[Collected data]
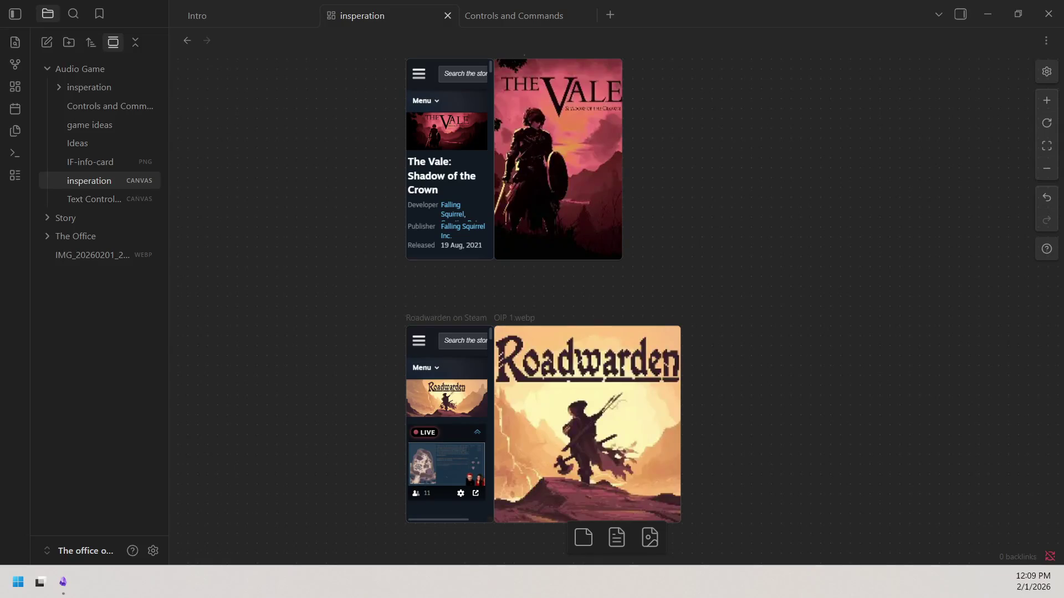
Pan the canvas to bring the Bing 'zork' image search card into view
left_click_drag(942, 219, 864, 174)
left_click_drag(925, 313, 542, 415)
Delete the Bing zork search card, drop the Zork poster OIP.webp onto the canvas, and centre the Zork game window
left_click(459, 344)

* **What you have to do**:
Which lines of the records above hold the word "card"? Copy each of them.

* **Finished exercise**:
Pan the canvas to bring the Bing 'zork' image search card into view
Delete the Bing zork search card, drop the Zork poster OIP.webp onto the canvas, and centre the Zork game window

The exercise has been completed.